16. Number of Islands

Q: Why is BFS preferred over DFS here at Palantir?

Because Foundry processes grids that can be enormous (raster data, geospatial layers), and recursive DFS will stack-overflow. BFS keeps state on the heap, which scales to any grid size.

Q: Can I use Union-Find instead?

Yes — initialize each '1' cell as its own set, then union with neighbor '1' cells. The final answer is the count of distinct roots. It's O((m*n) * α(m*n)) and is preferred when the grid is dynamic (cells added one at a time).

mediumAsked at Palantir

Given a 2D grid of '1's (land) and '0's (water), count the number of islands. Palantir asks this to verify you write iterative flood-fill cleanly — the same connected-components primitive their entity-resolution pipelines use to cluster duplicate records into a single canonical entity in the ontology.

By Alex Chen, Founder, InterviewChamp.AI · Last verified 2026-05-20

Source citations

Public interview reports confirming this problem appears in Palantir loops.

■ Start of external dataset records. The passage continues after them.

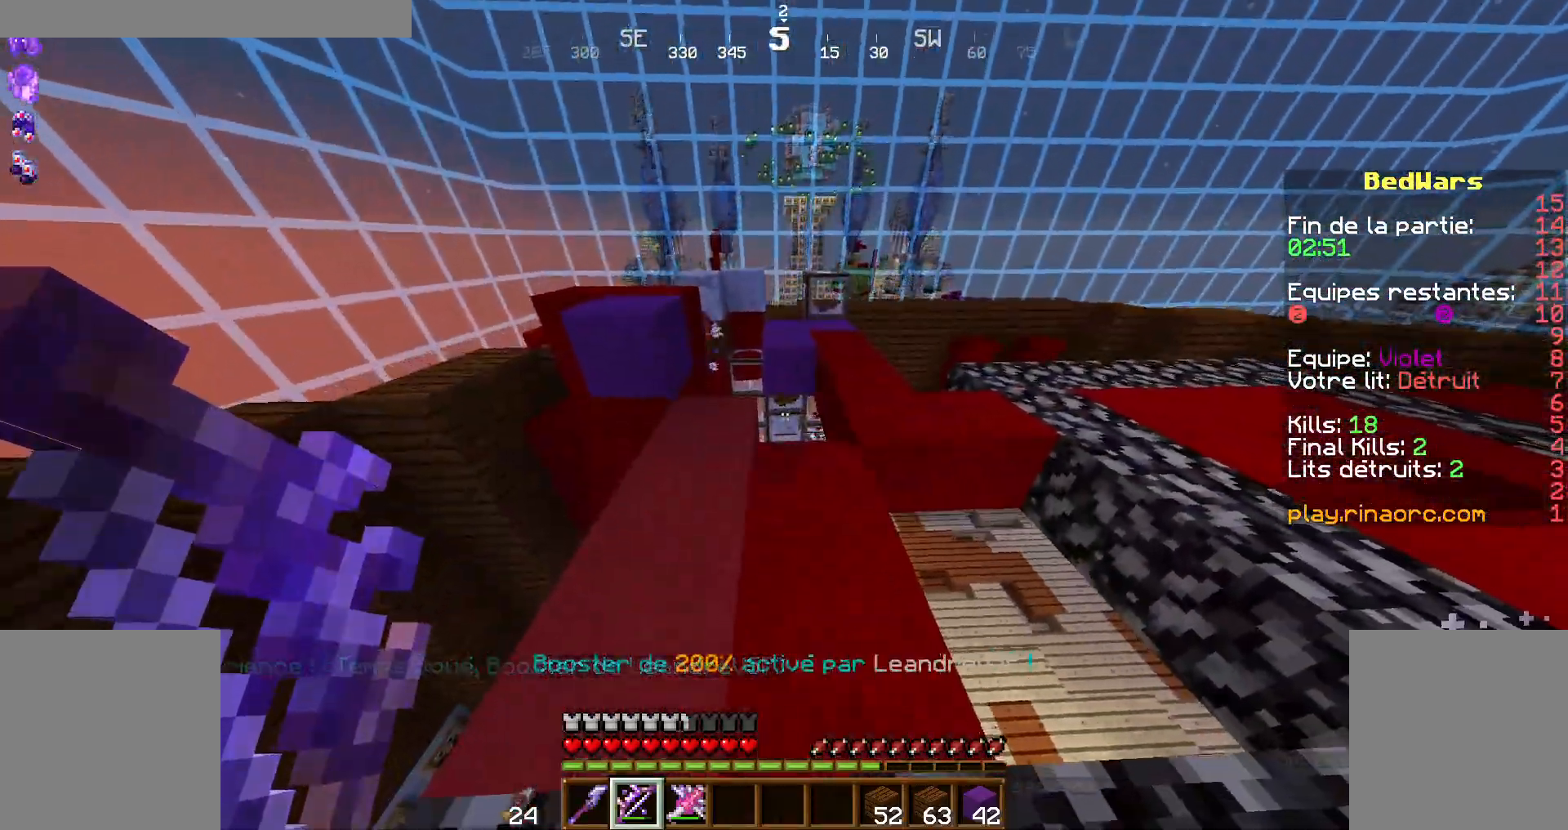
{"keys": [], "mouse": [], "events": []}
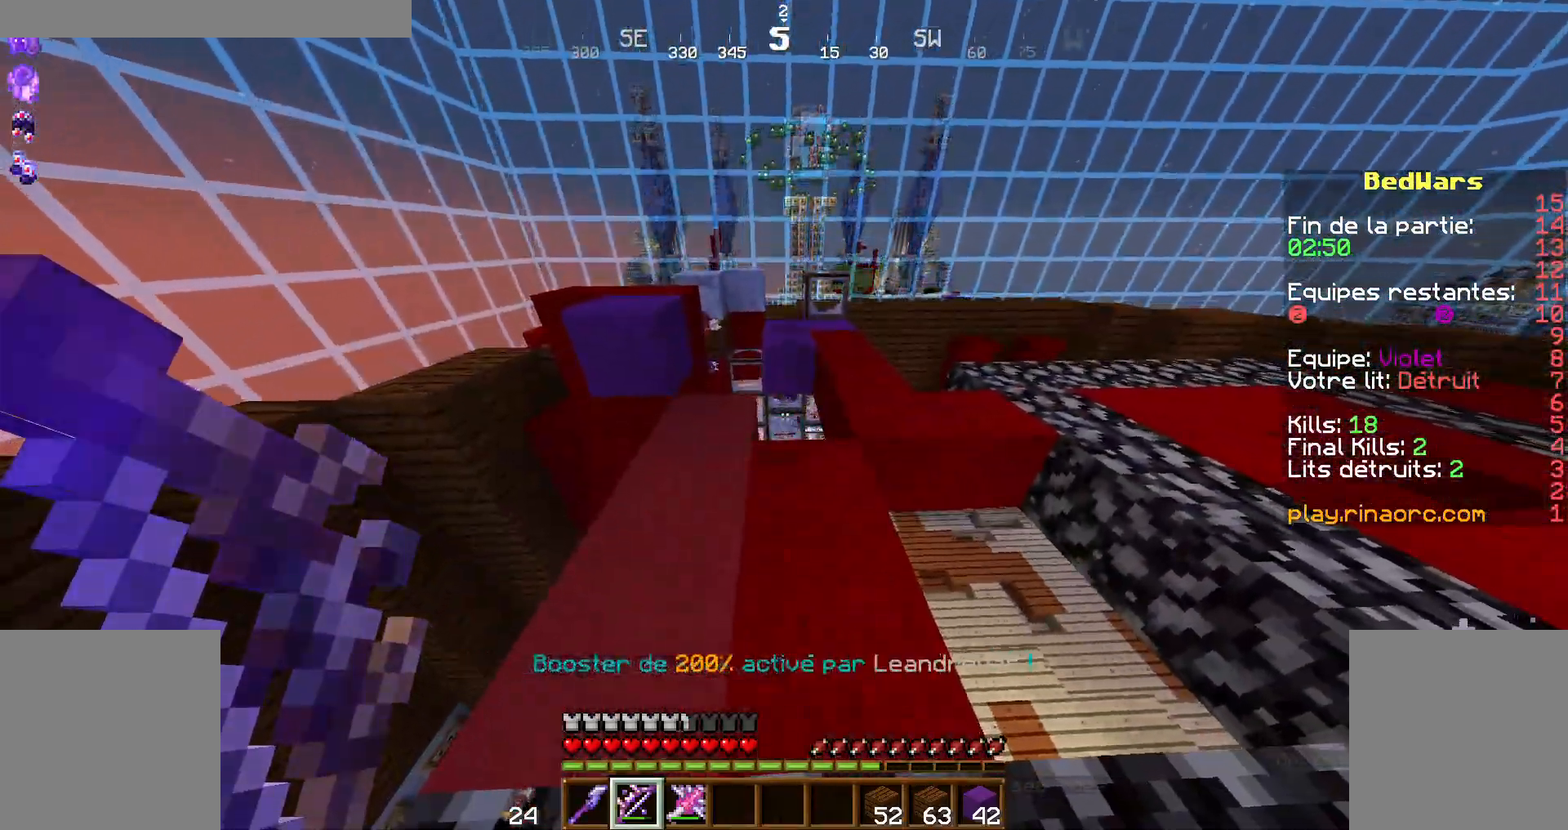
{"keys": [], "mouse": [], "events": []}
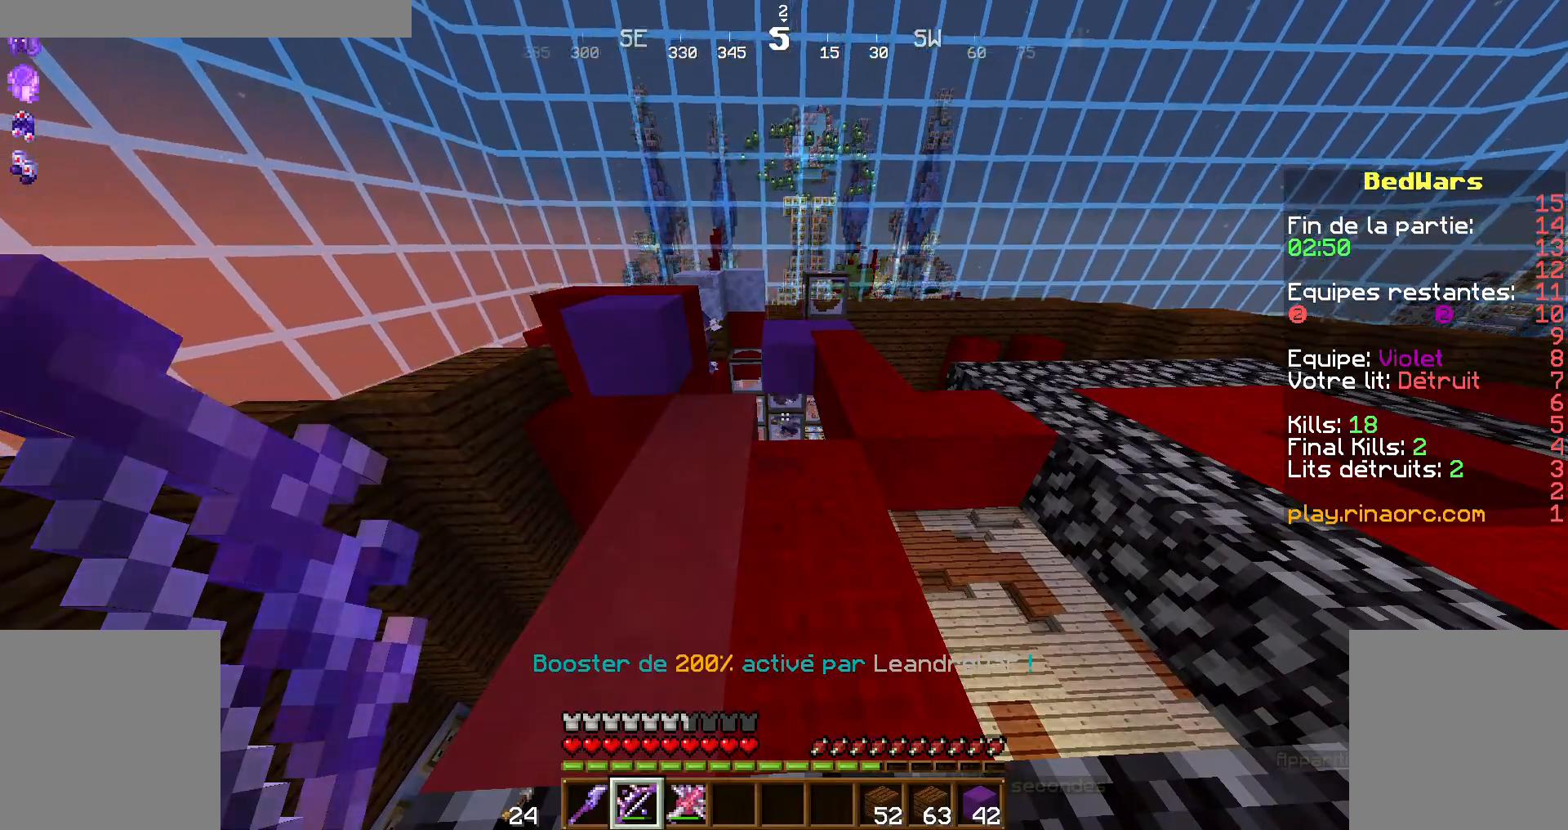
{"keys": [], "mouse": [], "events": []}
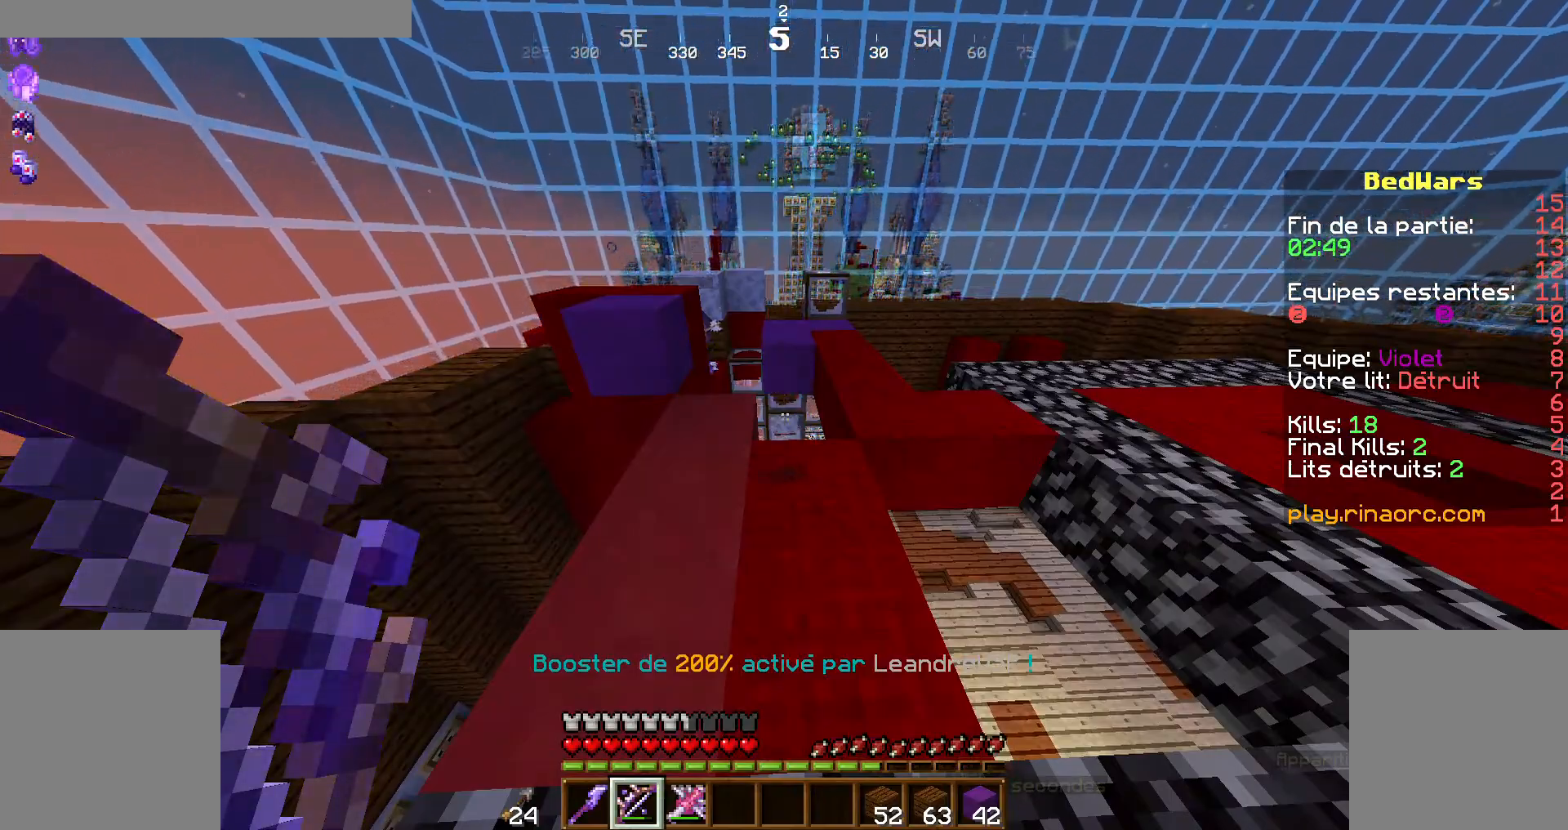
{"keys": [], "mouse": [], "events": []}
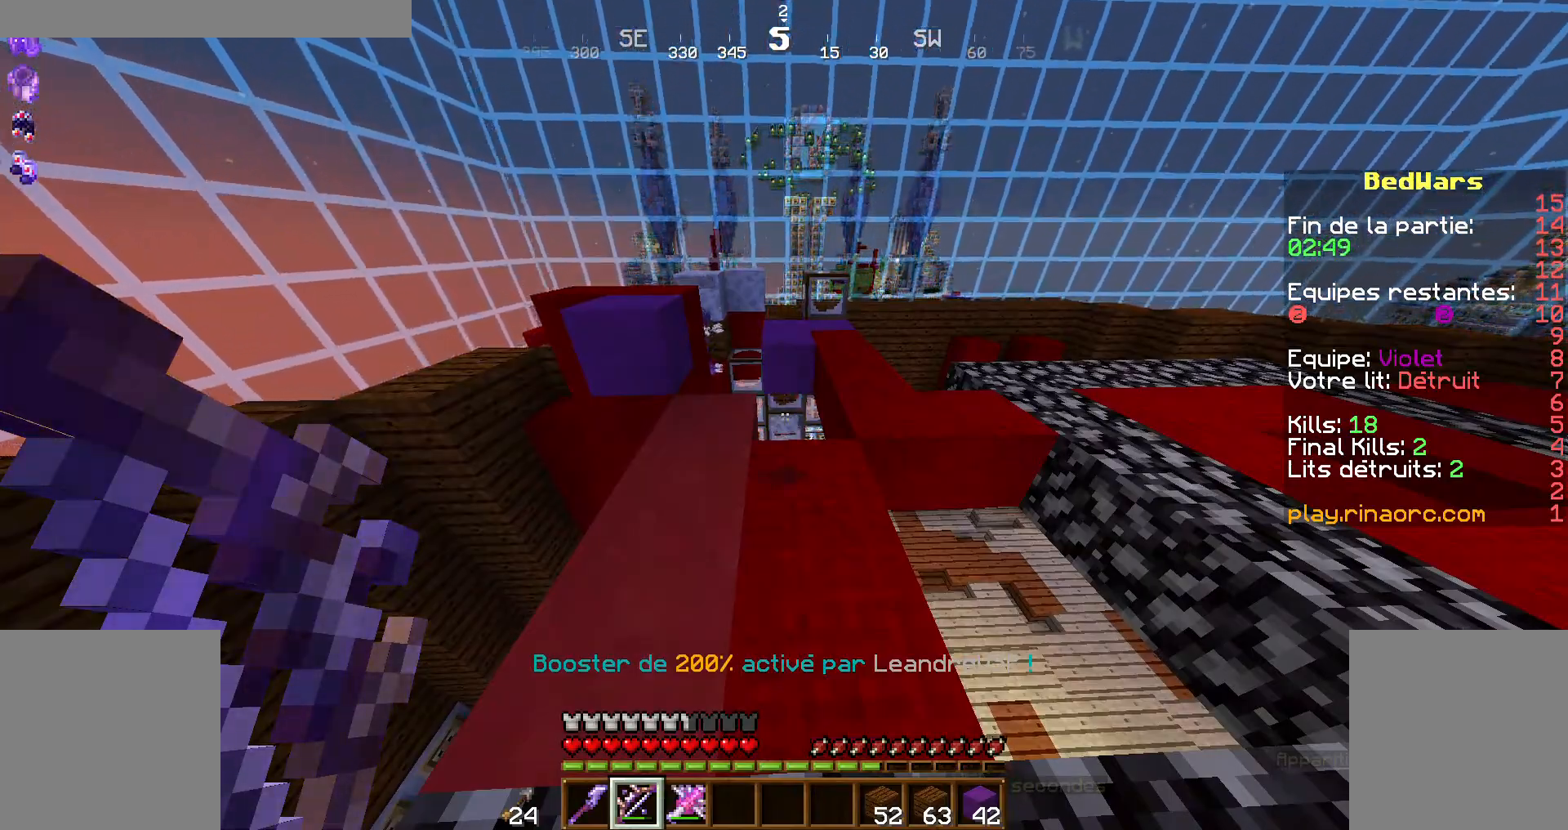
{"keys": [], "mouse": [], "events": []}
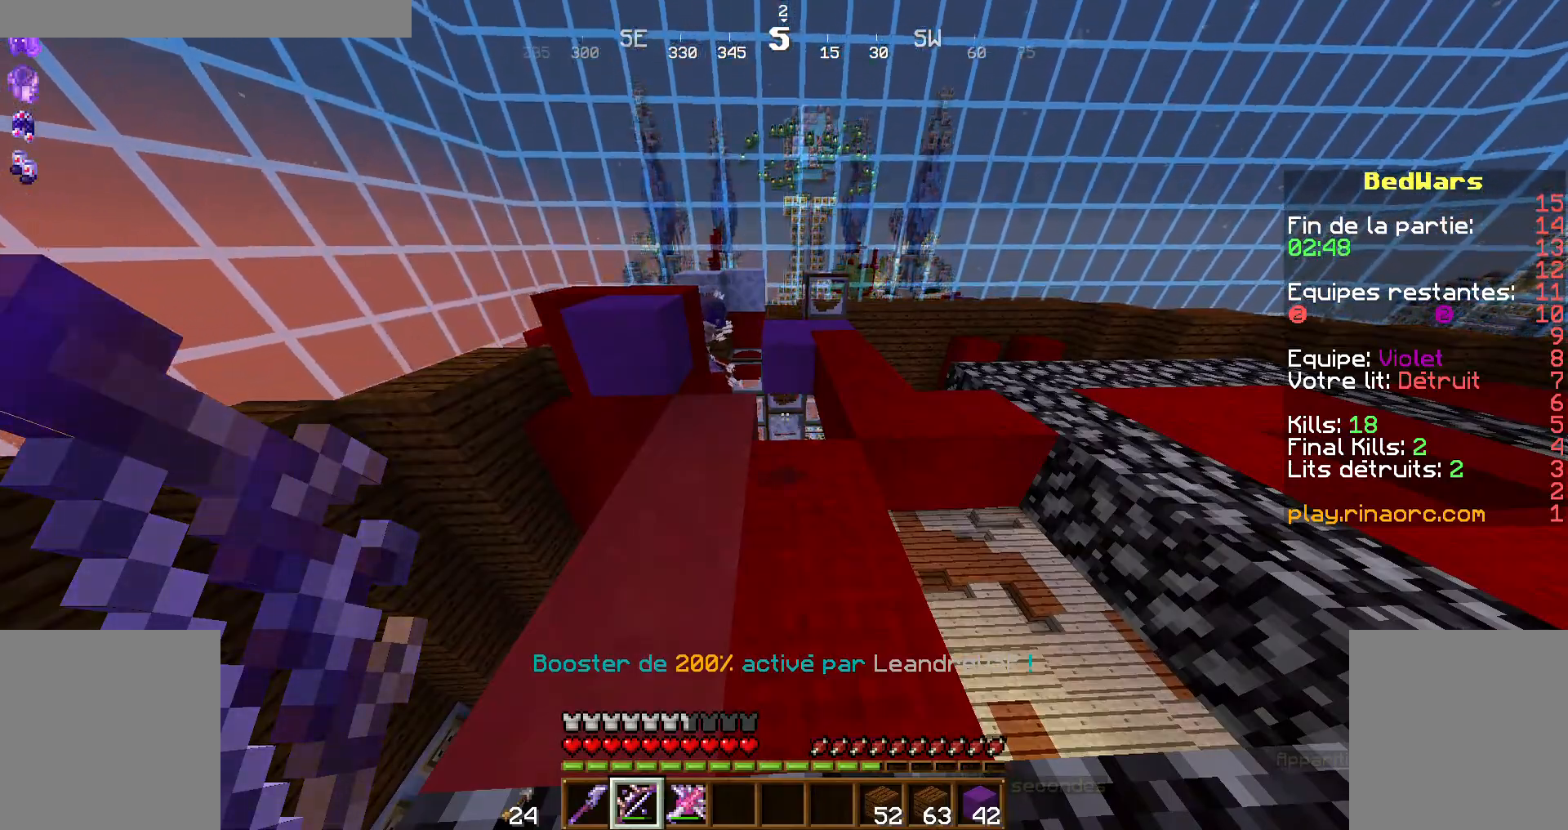
{"keys": [], "mouse": [], "events": []}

Glassdoor (2026-Q1)— Palantir FDE on-site — followed by 'now do it without recursion'.
Blind (2025-09)— Reported with 'entity resolution' framing in the follow-up.
LeetCode Discuss (2026-02)— Tagged as Palantir's most common medium.

Problem

Given an m x n 2D binary grid which represents a map of '1's (land) and '0's (water), return the number of islands. An island is surrounded by water and is formed by connecting adjacent lands horizontally or vertically. You may assume all four edges of the grid are all surrounded by water.

Constraints

m == grid.length
n == grid[i].length
1 <= m, n <= 300
grid[i][j] is '0' or '1'.

Examples

Example 1

Input

grid = [['1','1','0'],['1','0','0'],['0','0','1']]

Output

Explanation: One island in the top-left, one in the bottom-right.

Example 2

Input

grid = [['1','1','1'],['0','1','0'],['1','1','1']]

Output

Explanation: All land cells are connected through the middle column.

Approaches

1. Recursive DFS flood-fill

Iterate every cell; when you find a '1', DFS-mark the whole island as visited and increment the counter.

Time: O(m*n)
Space: O(m*n) recursion stack in worst case

function numIslands(grid) {
  const m = grid.length, n = grid[0].length;
  let count = 0;
  function dfs(r, c) {
    if (r < 0 || c < 0 || r >= m || c >= n || grid[r][c] !== '1') return;
    grid[r][c] = '0';
    dfs(r+1, c); dfs(r-1, c); dfs(r, c+1); dfs(r, c-1);
  }
  for (let r = 0; r < m; r++)
    for (let c = 0; c < n; c++)
      if (grid[r][c] === '1') { count++; dfs(r, c); }
  return count;
}

Tradeoff: Clean but risks stack overflow on a 300x300 all-land grid (90k recursive frames). Palantir interviewers will probe this.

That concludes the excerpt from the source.